Philippe Faucon : Nous avons des demandes que je n’imaginais pas encore il y a cinq six ans : aujourd’hui, les exploitants qui adhèrent à un groupement d’employeurs ont des besoins en transformation, en vente ; on nous demande même des webmasters, et nous développons aussi beaucoup l’appui administratif. Dans mon secteur, en Normandie, quand nous avons lancé le groupement d’employeurs en 2007, nous étions beaucoup plus orientés vers les fonctions de production. Ces nouvelles demandes ne sont pas majoritaires, mais elles sont de plus en plus prégnantes. Un exploitant m’a appelé récemment pour savoir si on faisait chasseur de têtes, parce qu’il cherchait un chef d’élevage en production porcine.

Est-ce à dire que les besoins en matière de qualification ont également évolué ?

L’autre aspect sur lequel les choses bougent en effet, c’est sur celui de la qualification. Au départ, les employeurs se partageaient des salariés pas ou peu qualifiés. Désormais, au-delà de cette demande il y a aussi des besoins de salariés beaucoup plus qualifiés, qui ont la capacité d’encadrer des équipes, prendre en charge des ateliers… Ce sont de futurs chefs d’élevage, chefs de cultures, voire responsables d’atelier… Et ce que nous voyons se dessiner est que les groupements d’employeurs font de plus en plus office de passerelles, pour parfaire la formation de ces futurs ouvriers qualifiés ou cadres en agriculture, de leur sortie de l’école à leur prise de fonction dans nos entreprises.

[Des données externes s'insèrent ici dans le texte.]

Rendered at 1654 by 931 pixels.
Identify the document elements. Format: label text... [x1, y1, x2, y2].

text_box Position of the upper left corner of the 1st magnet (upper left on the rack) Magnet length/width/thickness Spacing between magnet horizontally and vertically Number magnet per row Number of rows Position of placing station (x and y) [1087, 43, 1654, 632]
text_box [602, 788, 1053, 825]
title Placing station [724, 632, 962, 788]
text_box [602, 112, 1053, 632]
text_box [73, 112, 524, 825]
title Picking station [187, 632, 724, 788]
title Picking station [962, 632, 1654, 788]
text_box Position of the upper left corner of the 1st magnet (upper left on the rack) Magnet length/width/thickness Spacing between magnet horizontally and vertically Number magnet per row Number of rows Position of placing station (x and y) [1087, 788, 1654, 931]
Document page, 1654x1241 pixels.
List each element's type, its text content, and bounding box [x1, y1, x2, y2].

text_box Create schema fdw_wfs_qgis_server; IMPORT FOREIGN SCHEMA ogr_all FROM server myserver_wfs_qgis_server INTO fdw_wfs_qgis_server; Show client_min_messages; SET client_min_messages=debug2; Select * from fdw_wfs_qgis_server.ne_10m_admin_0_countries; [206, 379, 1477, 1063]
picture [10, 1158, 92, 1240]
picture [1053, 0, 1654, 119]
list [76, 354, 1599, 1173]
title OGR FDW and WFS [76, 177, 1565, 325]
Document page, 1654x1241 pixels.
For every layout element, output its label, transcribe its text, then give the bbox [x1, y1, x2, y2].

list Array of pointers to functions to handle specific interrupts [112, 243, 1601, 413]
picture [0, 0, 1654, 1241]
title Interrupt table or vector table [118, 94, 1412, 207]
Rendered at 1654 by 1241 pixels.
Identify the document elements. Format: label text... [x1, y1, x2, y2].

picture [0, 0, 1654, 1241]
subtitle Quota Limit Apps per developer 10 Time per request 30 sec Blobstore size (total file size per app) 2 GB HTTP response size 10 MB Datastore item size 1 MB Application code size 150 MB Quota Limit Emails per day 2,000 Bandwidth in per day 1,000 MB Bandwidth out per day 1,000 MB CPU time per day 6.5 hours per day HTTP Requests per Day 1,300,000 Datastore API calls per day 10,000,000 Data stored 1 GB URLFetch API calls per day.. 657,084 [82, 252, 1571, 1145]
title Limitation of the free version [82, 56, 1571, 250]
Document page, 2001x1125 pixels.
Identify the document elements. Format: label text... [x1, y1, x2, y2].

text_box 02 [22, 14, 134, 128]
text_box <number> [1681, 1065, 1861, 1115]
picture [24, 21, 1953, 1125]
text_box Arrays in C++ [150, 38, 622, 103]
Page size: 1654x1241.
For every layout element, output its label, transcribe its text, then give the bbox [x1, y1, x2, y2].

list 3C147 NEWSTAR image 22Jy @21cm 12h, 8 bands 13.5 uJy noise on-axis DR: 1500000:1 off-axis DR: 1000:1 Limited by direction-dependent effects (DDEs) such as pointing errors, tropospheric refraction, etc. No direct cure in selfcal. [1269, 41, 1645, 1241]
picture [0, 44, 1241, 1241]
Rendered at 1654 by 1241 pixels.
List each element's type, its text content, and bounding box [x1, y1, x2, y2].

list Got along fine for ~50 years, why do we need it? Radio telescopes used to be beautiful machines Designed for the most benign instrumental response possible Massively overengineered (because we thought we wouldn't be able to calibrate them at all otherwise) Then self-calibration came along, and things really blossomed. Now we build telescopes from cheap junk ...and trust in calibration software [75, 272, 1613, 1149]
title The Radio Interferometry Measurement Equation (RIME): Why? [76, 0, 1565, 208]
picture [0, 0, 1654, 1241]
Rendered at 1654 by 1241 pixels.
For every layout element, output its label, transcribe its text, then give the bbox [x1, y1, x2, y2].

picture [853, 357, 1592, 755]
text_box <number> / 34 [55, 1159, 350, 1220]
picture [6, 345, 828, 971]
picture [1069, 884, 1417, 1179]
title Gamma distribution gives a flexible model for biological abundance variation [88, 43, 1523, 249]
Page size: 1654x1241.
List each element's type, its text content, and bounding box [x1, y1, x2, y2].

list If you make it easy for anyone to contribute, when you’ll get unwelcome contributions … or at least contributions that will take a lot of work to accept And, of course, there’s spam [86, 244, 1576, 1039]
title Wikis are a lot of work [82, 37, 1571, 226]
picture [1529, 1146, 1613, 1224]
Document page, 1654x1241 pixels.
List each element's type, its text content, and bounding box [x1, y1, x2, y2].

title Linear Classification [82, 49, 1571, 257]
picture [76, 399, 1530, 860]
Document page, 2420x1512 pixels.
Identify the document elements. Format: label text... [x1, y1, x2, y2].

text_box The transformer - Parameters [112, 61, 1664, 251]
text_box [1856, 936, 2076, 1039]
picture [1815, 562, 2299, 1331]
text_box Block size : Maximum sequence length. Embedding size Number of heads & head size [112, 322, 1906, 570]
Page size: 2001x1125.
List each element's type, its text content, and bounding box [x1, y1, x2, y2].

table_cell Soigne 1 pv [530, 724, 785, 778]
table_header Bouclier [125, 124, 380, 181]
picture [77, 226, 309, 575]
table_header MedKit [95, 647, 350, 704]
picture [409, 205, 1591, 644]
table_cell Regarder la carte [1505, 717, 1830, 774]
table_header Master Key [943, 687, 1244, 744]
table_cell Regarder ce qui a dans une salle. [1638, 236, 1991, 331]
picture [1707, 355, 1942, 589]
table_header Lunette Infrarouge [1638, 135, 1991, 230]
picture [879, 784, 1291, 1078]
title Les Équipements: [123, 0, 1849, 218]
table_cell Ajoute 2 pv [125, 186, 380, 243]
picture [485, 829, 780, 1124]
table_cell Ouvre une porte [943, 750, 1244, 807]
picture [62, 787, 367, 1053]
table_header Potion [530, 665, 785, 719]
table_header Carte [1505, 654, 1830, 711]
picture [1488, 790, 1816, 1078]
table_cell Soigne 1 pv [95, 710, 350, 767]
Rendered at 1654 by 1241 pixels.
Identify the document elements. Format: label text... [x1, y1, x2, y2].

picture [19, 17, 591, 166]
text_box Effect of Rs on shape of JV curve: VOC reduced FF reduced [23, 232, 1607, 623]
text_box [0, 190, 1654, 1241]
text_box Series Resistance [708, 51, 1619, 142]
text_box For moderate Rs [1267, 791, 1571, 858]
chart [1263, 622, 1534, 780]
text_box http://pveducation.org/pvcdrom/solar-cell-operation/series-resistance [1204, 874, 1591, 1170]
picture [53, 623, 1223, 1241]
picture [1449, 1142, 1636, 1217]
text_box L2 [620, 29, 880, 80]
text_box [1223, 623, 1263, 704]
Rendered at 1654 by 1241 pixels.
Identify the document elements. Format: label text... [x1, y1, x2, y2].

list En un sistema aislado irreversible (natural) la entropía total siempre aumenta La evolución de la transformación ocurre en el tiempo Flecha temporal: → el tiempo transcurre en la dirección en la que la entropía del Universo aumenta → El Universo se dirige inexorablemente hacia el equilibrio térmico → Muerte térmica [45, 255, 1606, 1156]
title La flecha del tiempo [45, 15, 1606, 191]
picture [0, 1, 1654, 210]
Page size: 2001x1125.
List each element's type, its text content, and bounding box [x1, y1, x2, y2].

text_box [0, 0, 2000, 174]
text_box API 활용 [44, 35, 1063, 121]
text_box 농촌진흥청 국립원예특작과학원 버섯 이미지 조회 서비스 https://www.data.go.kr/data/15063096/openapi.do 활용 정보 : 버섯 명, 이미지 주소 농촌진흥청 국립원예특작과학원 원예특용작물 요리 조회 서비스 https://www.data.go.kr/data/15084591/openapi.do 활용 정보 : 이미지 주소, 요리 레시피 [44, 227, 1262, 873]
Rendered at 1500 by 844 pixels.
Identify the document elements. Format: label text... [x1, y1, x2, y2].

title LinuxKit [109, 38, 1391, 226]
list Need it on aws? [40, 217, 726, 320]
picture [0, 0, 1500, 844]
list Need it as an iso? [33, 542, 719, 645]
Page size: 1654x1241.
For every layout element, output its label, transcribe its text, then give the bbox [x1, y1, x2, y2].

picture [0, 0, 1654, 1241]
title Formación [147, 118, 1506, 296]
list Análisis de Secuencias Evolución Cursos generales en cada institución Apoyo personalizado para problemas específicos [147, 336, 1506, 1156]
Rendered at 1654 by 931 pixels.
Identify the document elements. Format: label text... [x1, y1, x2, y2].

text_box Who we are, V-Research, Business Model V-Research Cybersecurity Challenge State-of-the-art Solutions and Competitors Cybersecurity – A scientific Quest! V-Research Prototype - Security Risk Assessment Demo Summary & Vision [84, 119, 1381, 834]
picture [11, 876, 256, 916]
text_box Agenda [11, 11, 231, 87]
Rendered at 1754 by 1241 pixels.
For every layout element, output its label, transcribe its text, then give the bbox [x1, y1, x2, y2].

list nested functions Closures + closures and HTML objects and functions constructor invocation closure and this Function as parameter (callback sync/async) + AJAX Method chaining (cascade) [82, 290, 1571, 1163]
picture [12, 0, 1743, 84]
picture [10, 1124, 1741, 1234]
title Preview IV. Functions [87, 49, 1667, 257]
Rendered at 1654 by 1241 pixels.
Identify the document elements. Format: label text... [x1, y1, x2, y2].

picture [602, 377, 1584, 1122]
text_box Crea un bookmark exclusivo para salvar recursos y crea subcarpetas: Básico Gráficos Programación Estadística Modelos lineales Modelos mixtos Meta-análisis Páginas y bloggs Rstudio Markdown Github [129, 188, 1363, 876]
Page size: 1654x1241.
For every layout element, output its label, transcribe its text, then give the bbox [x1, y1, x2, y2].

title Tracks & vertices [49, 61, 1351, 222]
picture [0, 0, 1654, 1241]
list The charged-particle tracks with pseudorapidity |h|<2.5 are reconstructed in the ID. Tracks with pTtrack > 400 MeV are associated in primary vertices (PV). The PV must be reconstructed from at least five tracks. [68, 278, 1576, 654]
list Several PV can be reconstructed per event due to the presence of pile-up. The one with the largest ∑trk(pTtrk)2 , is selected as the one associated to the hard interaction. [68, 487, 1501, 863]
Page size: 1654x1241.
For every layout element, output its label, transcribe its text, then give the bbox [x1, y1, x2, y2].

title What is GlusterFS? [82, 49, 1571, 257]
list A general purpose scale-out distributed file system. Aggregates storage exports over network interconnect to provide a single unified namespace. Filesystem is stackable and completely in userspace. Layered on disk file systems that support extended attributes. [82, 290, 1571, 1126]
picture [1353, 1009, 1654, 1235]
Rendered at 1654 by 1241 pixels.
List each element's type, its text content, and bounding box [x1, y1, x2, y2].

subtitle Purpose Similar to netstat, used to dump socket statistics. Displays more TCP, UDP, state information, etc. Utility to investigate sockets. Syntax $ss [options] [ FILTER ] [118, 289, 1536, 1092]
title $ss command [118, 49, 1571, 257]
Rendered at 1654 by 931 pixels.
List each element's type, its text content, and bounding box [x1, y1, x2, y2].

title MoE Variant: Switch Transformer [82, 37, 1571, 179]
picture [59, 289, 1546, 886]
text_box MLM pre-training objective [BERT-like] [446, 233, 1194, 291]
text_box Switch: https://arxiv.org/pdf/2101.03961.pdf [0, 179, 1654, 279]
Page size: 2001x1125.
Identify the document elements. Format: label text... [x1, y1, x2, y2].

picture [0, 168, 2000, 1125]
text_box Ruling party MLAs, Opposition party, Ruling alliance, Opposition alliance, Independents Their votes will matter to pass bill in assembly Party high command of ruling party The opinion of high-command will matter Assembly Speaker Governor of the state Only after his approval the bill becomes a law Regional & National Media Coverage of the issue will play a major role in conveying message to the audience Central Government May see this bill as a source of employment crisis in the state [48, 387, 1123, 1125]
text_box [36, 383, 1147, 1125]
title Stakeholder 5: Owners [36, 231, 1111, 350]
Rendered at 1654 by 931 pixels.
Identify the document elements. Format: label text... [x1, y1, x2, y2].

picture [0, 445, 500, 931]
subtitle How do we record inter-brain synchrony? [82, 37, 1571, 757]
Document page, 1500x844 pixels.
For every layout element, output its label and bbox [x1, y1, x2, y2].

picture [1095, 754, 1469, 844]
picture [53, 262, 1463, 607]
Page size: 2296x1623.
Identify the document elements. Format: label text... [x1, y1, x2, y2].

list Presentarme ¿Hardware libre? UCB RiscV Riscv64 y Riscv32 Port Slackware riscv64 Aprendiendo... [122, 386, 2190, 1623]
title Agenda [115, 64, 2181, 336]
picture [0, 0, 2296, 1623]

Et comment s’adaptent en retour les employeurs à ces nouveaux profils ?

La difficulté en agriculture, comme pour toutes les très petites entreprises (TPE), est que les exploitants qui emploient de la main-d’œuvre n’ont en général qu’un seul salarié. Petite entreprise, problèmes de mobilité, alliés à un manque de compétences en ressources humaines… Ils n’ont pas été formés à recruter ni à « employer ». Dans les groupements d’employeurs, nous devenons en quelque sorte les nouveaux conseillers en RH de nos adhérents. Embaucher un cadre ou des salariés pour la production et des saisonniers, c’est un métier très différent. Avec les postes qualifiés, il faut aborder le management de manière de plus en plus professionnelle, par exemple pour gérer les entretiens annuels. Les exploitants en prennent de plus en plus conscience.